Usage with Proofs

"Talk is cheap, show me the code."

The proof verification is done within the smart-contract side, so as a developer we will mostly be looking at the proof generation that happens on the client side. HollowDB Prover makes proving stuff dead-simple, just call a prove function and that is all.

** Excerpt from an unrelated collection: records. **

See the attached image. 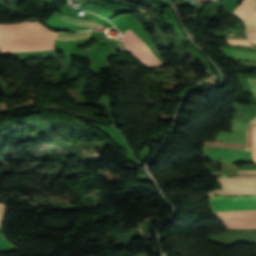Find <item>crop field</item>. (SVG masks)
Wrapping results in <instances>:
<instances>
[{
    "label": "crop field",
    "instance_id": "crop-field-1",
    "mask_svg": "<svg viewBox=\"0 0 256 256\" xmlns=\"http://www.w3.org/2000/svg\"><path fill=\"white\" fill-rule=\"evenodd\" d=\"M213 213L256 212V197H210ZM226 229H256V213L214 214Z\"/></svg>",
    "mask_w": 256,
    "mask_h": 256
},
{
    "label": "crop field",
    "instance_id": "crop-field-2",
    "mask_svg": "<svg viewBox=\"0 0 256 256\" xmlns=\"http://www.w3.org/2000/svg\"><path fill=\"white\" fill-rule=\"evenodd\" d=\"M223 189L214 190L206 195H256V176H235L231 178H216Z\"/></svg>",
    "mask_w": 256,
    "mask_h": 256
},
{
    "label": "crop field",
    "instance_id": "crop-field-3",
    "mask_svg": "<svg viewBox=\"0 0 256 256\" xmlns=\"http://www.w3.org/2000/svg\"><path fill=\"white\" fill-rule=\"evenodd\" d=\"M123 35L134 43L124 48L129 50L144 66L150 69L162 65V63L153 55L146 44L135 33L128 29L125 33H123Z\"/></svg>",
    "mask_w": 256,
    "mask_h": 256
},
{
    "label": "crop field",
    "instance_id": "crop-field-4",
    "mask_svg": "<svg viewBox=\"0 0 256 256\" xmlns=\"http://www.w3.org/2000/svg\"><path fill=\"white\" fill-rule=\"evenodd\" d=\"M38 22H24L13 25L0 24V37L43 35L50 33Z\"/></svg>",
    "mask_w": 256,
    "mask_h": 256
},
{
    "label": "crop field",
    "instance_id": "crop-field-5",
    "mask_svg": "<svg viewBox=\"0 0 256 256\" xmlns=\"http://www.w3.org/2000/svg\"><path fill=\"white\" fill-rule=\"evenodd\" d=\"M256 0H243L233 14L241 18L246 27L256 28V11H253ZM247 28L249 41L256 43V29Z\"/></svg>",
    "mask_w": 256,
    "mask_h": 256
},
{
    "label": "crop field",
    "instance_id": "crop-field-6",
    "mask_svg": "<svg viewBox=\"0 0 256 256\" xmlns=\"http://www.w3.org/2000/svg\"><path fill=\"white\" fill-rule=\"evenodd\" d=\"M202 151L213 160H219L218 157H224L223 161L251 162V152L248 151L211 147H203Z\"/></svg>",
    "mask_w": 256,
    "mask_h": 256
},
{
    "label": "crop field",
    "instance_id": "crop-field-7",
    "mask_svg": "<svg viewBox=\"0 0 256 256\" xmlns=\"http://www.w3.org/2000/svg\"><path fill=\"white\" fill-rule=\"evenodd\" d=\"M208 240L226 245L239 241H249L256 244V230H227L224 233L209 234Z\"/></svg>",
    "mask_w": 256,
    "mask_h": 256
},
{
    "label": "crop field",
    "instance_id": "crop-field-8",
    "mask_svg": "<svg viewBox=\"0 0 256 256\" xmlns=\"http://www.w3.org/2000/svg\"><path fill=\"white\" fill-rule=\"evenodd\" d=\"M231 130L234 134L220 132L218 137H214V139L245 144L246 124L233 119Z\"/></svg>",
    "mask_w": 256,
    "mask_h": 256
},
{
    "label": "crop field",
    "instance_id": "crop-field-9",
    "mask_svg": "<svg viewBox=\"0 0 256 256\" xmlns=\"http://www.w3.org/2000/svg\"><path fill=\"white\" fill-rule=\"evenodd\" d=\"M205 146H214V147H227L241 150L251 151L252 147V126L247 124V137H246V145L240 144H231V143H221V142H205Z\"/></svg>",
    "mask_w": 256,
    "mask_h": 256
},
{
    "label": "crop field",
    "instance_id": "crop-field-10",
    "mask_svg": "<svg viewBox=\"0 0 256 256\" xmlns=\"http://www.w3.org/2000/svg\"><path fill=\"white\" fill-rule=\"evenodd\" d=\"M227 57L241 60H256V52L219 47Z\"/></svg>",
    "mask_w": 256,
    "mask_h": 256
},
{
    "label": "crop field",
    "instance_id": "crop-field-11",
    "mask_svg": "<svg viewBox=\"0 0 256 256\" xmlns=\"http://www.w3.org/2000/svg\"><path fill=\"white\" fill-rule=\"evenodd\" d=\"M54 37H55V34H49L44 37H22V38L0 39V45L22 43V42L48 41V40H53Z\"/></svg>",
    "mask_w": 256,
    "mask_h": 256
},
{
    "label": "crop field",
    "instance_id": "crop-field-12",
    "mask_svg": "<svg viewBox=\"0 0 256 256\" xmlns=\"http://www.w3.org/2000/svg\"><path fill=\"white\" fill-rule=\"evenodd\" d=\"M60 19L69 22L71 24H75V25H80V26H84L90 29L93 28H102L101 24L94 22V21H84V20H77V19H72L66 16H62Z\"/></svg>",
    "mask_w": 256,
    "mask_h": 256
},
{
    "label": "crop field",
    "instance_id": "crop-field-13",
    "mask_svg": "<svg viewBox=\"0 0 256 256\" xmlns=\"http://www.w3.org/2000/svg\"><path fill=\"white\" fill-rule=\"evenodd\" d=\"M93 31H84L74 34H58L57 39H90Z\"/></svg>",
    "mask_w": 256,
    "mask_h": 256
},
{
    "label": "crop field",
    "instance_id": "crop-field-14",
    "mask_svg": "<svg viewBox=\"0 0 256 256\" xmlns=\"http://www.w3.org/2000/svg\"><path fill=\"white\" fill-rule=\"evenodd\" d=\"M227 42L230 44H234V45H243V46H249L251 47V45L249 44L248 40H242V39H227Z\"/></svg>",
    "mask_w": 256,
    "mask_h": 256
},
{
    "label": "crop field",
    "instance_id": "crop-field-15",
    "mask_svg": "<svg viewBox=\"0 0 256 256\" xmlns=\"http://www.w3.org/2000/svg\"><path fill=\"white\" fill-rule=\"evenodd\" d=\"M247 81L250 85V89L252 90L254 97H256V78H247Z\"/></svg>",
    "mask_w": 256,
    "mask_h": 256
},
{
    "label": "crop field",
    "instance_id": "crop-field-16",
    "mask_svg": "<svg viewBox=\"0 0 256 256\" xmlns=\"http://www.w3.org/2000/svg\"><path fill=\"white\" fill-rule=\"evenodd\" d=\"M254 141L252 147V161H256V128L253 127Z\"/></svg>",
    "mask_w": 256,
    "mask_h": 256
},
{
    "label": "crop field",
    "instance_id": "crop-field-17",
    "mask_svg": "<svg viewBox=\"0 0 256 256\" xmlns=\"http://www.w3.org/2000/svg\"><path fill=\"white\" fill-rule=\"evenodd\" d=\"M4 211H5V207H0V222L2 221Z\"/></svg>",
    "mask_w": 256,
    "mask_h": 256
},
{
    "label": "crop field",
    "instance_id": "crop-field-18",
    "mask_svg": "<svg viewBox=\"0 0 256 256\" xmlns=\"http://www.w3.org/2000/svg\"><path fill=\"white\" fill-rule=\"evenodd\" d=\"M239 173H256L255 170H238Z\"/></svg>",
    "mask_w": 256,
    "mask_h": 256
},
{
    "label": "crop field",
    "instance_id": "crop-field-19",
    "mask_svg": "<svg viewBox=\"0 0 256 256\" xmlns=\"http://www.w3.org/2000/svg\"><path fill=\"white\" fill-rule=\"evenodd\" d=\"M249 122H250V124H254L256 126V117Z\"/></svg>",
    "mask_w": 256,
    "mask_h": 256
},
{
    "label": "crop field",
    "instance_id": "crop-field-20",
    "mask_svg": "<svg viewBox=\"0 0 256 256\" xmlns=\"http://www.w3.org/2000/svg\"><path fill=\"white\" fill-rule=\"evenodd\" d=\"M198 1H210V0H198Z\"/></svg>",
    "mask_w": 256,
    "mask_h": 256
},
{
    "label": "crop field",
    "instance_id": "crop-field-21",
    "mask_svg": "<svg viewBox=\"0 0 256 256\" xmlns=\"http://www.w3.org/2000/svg\"><path fill=\"white\" fill-rule=\"evenodd\" d=\"M254 47H256V45H253Z\"/></svg>",
    "mask_w": 256,
    "mask_h": 256
}]
</instances>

import {SDK} from 'hollowdb';
import {Prover, computeKey} from 'hollowdb-prover';
import {WarpFactory, JWKInterface} from 'warp-contracts';
import fs from 'fs';

// read wallet
const walletPath = __dirname + '/wallet-name.json';
const wallet = JSON.parse(
  fs.readFileSync(walletPath).toString()
) as JWKInterface;

// instantiate SDK
const contractTxId = '<your-contract-txid>';
const sdk = new SDK(wallet, contractTxId, WarpFactory.forMainnet());

// instantiate the prover
const wasmCircuitPath = __dirname + '/circuit.wasm';
const proverKeyPath = __dirname + '/prover_key.zkey';
const prover = new Prover(wasmCircuitPath, proverKeyPath);

// compute your key from secret
const secret = BigInt("0xDEADBEEF");
const key = computeKey(secret);

// generate a proof for UPDATE
const currentValue = await sdk.get(key);
const nextValue = 'this is a new value!';
const {proof} = await prover.prove(secret, currentValue, nextValue);

// update
await sdk.update(key, nextValue, proof);

Let’s digest this code step by step:

  1. First, we read our Arweave wallet from file, to be used for our transactions. You could also provide the wallet as a JSON object within the code too (but you should be careful not to expose your wallet & accidentally commit them to your repo).

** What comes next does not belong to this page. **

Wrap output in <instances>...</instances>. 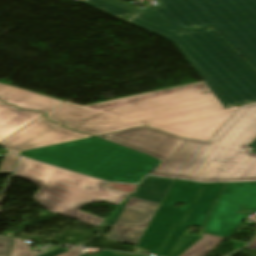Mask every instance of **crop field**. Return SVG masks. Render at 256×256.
Returning a JSON list of instances; mask_svg holds the SVG:
<instances>
[{"mask_svg":"<svg viewBox=\"0 0 256 256\" xmlns=\"http://www.w3.org/2000/svg\"><path fill=\"white\" fill-rule=\"evenodd\" d=\"M239 107L224 109L207 84L198 82L83 107L64 102L46 115L95 136L148 125L207 141Z\"/></svg>","mask_w":256,"mask_h":256,"instance_id":"crop-field-1","label":"crop field"},{"mask_svg":"<svg viewBox=\"0 0 256 256\" xmlns=\"http://www.w3.org/2000/svg\"><path fill=\"white\" fill-rule=\"evenodd\" d=\"M162 163L152 175L202 182L256 180V103L241 106L207 141L183 138L142 126L98 136Z\"/></svg>","mask_w":256,"mask_h":256,"instance_id":"crop-field-2","label":"crop field"},{"mask_svg":"<svg viewBox=\"0 0 256 256\" xmlns=\"http://www.w3.org/2000/svg\"><path fill=\"white\" fill-rule=\"evenodd\" d=\"M123 21L171 41L224 108L256 102V71L214 29L181 31L135 14Z\"/></svg>","mask_w":256,"mask_h":256,"instance_id":"crop-field-3","label":"crop field"},{"mask_svg":"<svg viewBox=\"0 0 256 256\" xmlns=\"http://www.w3.org/2000/svg\"><path fill=\"white\" fill-rule=\"evenodd\" d=\"M178 29L213 27L256 69V0H157L139 10L115 0H101Z\"/></svg>","mask_w":256,"mask_h":256,"instance_id":"crop-field-4","label":"crop field"},{"mask_svg":"<svg viewBox=\"0 0 256 256\" xmlns=\"http://www.w3.org/2000/svg\"><path fill=\"white\" fill-rule=\"evenodd\" d=\"M20 156L106 181L137 183L159 161L96 137L23 151Z\"/></svg>","mask_w":256,"mask_h":256,"instance_id":"crop-field-5","label":"crop field"},{"mask_svg":"<svg viewBox=\"0 0 256 256\" xmlns=\"http://www.w3.org/2000/svg\"><path fill=\"white\" fill-rule=\"evenodd\" d=\"M224 185L174 180L137 246L156 256H178L199 238L183 236L187 227H203ZM176 202L186 204L174 207Z\"/></svg>","mask_w":256,"mask_h":256,"instance_id":"crop-field-6","label":"crop field"},{"mask_svg":"<svg viewBox=\"0 0 256 256\" xmlns=\"http://www.w3.org/2000/svg\"><path fill=\"white\" fill-rule=\"evenodd\" d=\"M14 176L41 187L33 199L48 211L95 226L103 219L80 212V208L89 202L108 201L119 205L128 195L102 186V181L25 158L20 159Z\"/></svg>","mask_w":256,"mask_h":256,"instance_id":"crop-field-7","label":"crop field"},{"mask_svg":"<svg viewBox=\"0 0 256 256\" xmlns=\"http://www.w3.org/2000/svg\"><path fill=\"white\" fill-rule=\"evenodd\" d=\"M172 182L147 176L103 221L113 226L107 239L137 245Z\"/></svg>","mask_w":256,"mask_h":256,"instance_id":"crop-field-8","label":"crop field"},{"mask_svg":"<svg viewBox=\"0 0 256 256\" xmlns=\"http://www.w3.org/2000/svg\"><path fill=\"white\" fill-rule=\"evenodd\" d=\"M256 210V183L226 184L206 224L205 233L228 237L243 221L241 208Z\"/></svg>","mask_w":256,"mask_h":256,"instance_id":"crop-field-9","label":"crop field"},{"mask_svg":"<svg viewBox=\"0 0 256 256\" xmlns=\"http://www.w3.org/2000/svg\"><path fill=\"white\" fill-rule=\"evenodd\" d=\"M92 137L82 133L69 131L55 123L45 120L44 116L9 137L0 145L17 154L20 151L37 147Z\"/></svg>","mask_w":256,"mask_h":256,"instance_id":"crop-field-10","label":"crop field"},{"mask_svg":"<svg viewBox=\"0 0 256 256\" xmlns=\"http://www.w3.org/2000/svg\"><path fill=\"white\" fill-rule=\"evenodd\" d=\"M0 100L21 109H33L44 113L63 103L4 84H0Z\"/></svg>","mask_w":256,"mask_h":256,"instance_id":"crop-field-11","label":"crop field"},{"mask_svg":"<svg viewBox=\"0 0 256 256\" xmlns=\"http://www.w3.org/2000/svg\"><path fill=\"white\" fill-rule=\"evenodd\" d=\"M43 116L41 113L18 111L0 102V142Z\"/></svg>","mask_w":256,"mask_h":256,"instance_id":"crop-field-12","label":"crop field"},{"mask_svg":"<svg viewBox=\"0 0 256 256\" xmlns=\"http://www.w3.org/2000/svg\"><path fill=\"white\" fill-rule=\"evenodd\" d=\"M225 238L204 234L203 238L182 256H206Z\"/></svg>","mask_w":256,"mask_h":256,"instance_id":"crop-field-13","label":"crop field"},{"mask_svg":"<svg viewBox=\"0 0 256 256\" xmlns=\"http://www.w3.org/2000/svg\"><path fill=\"white\" fill-rule=\"evenodd\" d=\"M84 4H87L93 8H96L102 12H105L111 16H114L120 20L124 19L125 17L129 16L132 13H129L127 11L118 9L116 7L110 6L108 4H105L103 2L97 1V0H78Z\"/></svg>","mask_w":256,"mask_h":256,"instance_id":"crop-field-14","label":"crop field"},{"mask_svg":"<svg viewBox=\"0 0 256 256\" xmlns=\"http://www.w3.org/2000/svg\"><path fill=\"white\" fill-rule=\"evenodd\" d=\"M14 239V248L11 252V256H35L31 253L30 248L28 245L23 242L22 239L13 238Z\"/></svg>","mask_w":256,"mask_h":256,"instance_id":"crop-field-15","label":"crop field"},{"mask_svg":"<svg viewBox=\"0 0 256 256\" xmlns=\"http://www.w3.org/2000/svg\"><path fill=\"white\" fill-rule=\"evenodd\" d=\"M18 156L12 153H6L0 165V174L11 173L13 170Z\"/></svg>","mask_w":256,"mask_h":256,"instance_id":"crop-field-16","label":"crop field"},{"mask_svg":"<svg viewBox=\"0 0 256 256\" xmlns=\"http://www.w3.org/2000/svg\"><path fill=\"white\" fill-rule=\"evenodd\" d=\"M79 250H80V248H74L70 251H68L64 248H58L56 250H53V251L46 253L44 255H41V256H79L82 254V252Z\"/></svg>","mask_w":256,"mask_h":256,"instance_id":"crop-field-17","label":"crop field"},{"mask_svg":"<svg viewBox=\"0 0 256 256\" xmlns=\"http://www.w3.org/2000/svg\"><path fill=\"white\" fill-rule=\"evenodd\" d=\"M11 247V238L0 236V256H8Z\"/></svg>","mask_w":256,"mask_h":256,"instance_id":"crop-field-18","label":"crop field"},{"mask_svg":"<svg viewBox=\"0 0 256 256\" xmlns=\"http://www.w3.org/2000/svg\"><path fill=\"white\" fill-rule=\"evenodd\" d=\"M82 256H86V255H82ZM98 256H120V255H114L112 252L110 251H105L103 250Z\"/></svg>","mask_w":256,"mask_h":256,"instance_id":"crop-field-19","label":"crop field"},{"mask_svg":"<svg viewBox=\"0 0 256 256\" xmlns=\"http://www.w3.org/2000/svg\"><path fill=\"white\" fill-rule=\"evenodd\" d=\"M246 248H248V249H256V238H255V240H254L248 247H246Z\"/></svg>","mask_w":256,"mask_h":256,"instance_id":"crop-field-20","label":"crop field"},{"mask_svg":"<svg viewBox=\"0 0 256 256\" xmlns=\"http://www.w3.org/2000/svg\"><path fill=\"white\" fill-rule=\"evenodd\" d=\"M249 147L254 148L252 152L256 153V139L249 145Z\"/></svg>","mask_w":256,"mask_h":256,"instance_id":"crop-field-21","label":"crop field"}]
</instances>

  2. Then, we create the HollowDB SDK object. For this, we provide our wallet, we specify the cache type to be LMDB, and we provide the contract transaction id along with a Warp instance. Basically, we are “connecting” to our contract on the Mainnet.

  3. We now create our Prover object, which is a wrapper around a few SnarkJS functions to generate a proof. We have to provide a path to our WASM circuit and a prover key to create this object. You can obtain them from our repository, and host them on your side. For example, if you are writing a web application, you could host them under the public folder.

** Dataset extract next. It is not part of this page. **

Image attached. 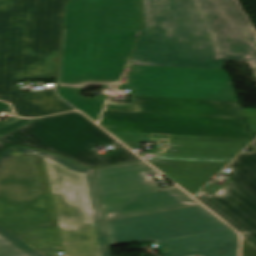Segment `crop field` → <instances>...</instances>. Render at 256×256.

  4. We need to compute the key, which is the hash of our preimage. You could generate a dummy proof and read the key from it’s output, but that is not really efficient. Instead, HollowDB exports a computeKey function for this purpose.

  5. Then, we generate our proof by simply calling prove with the required arguments, that are the inputs we have shown in the above diagram.

  6. Finally, we call sdk.update to update the value at our key, using our zero-knowledge proof!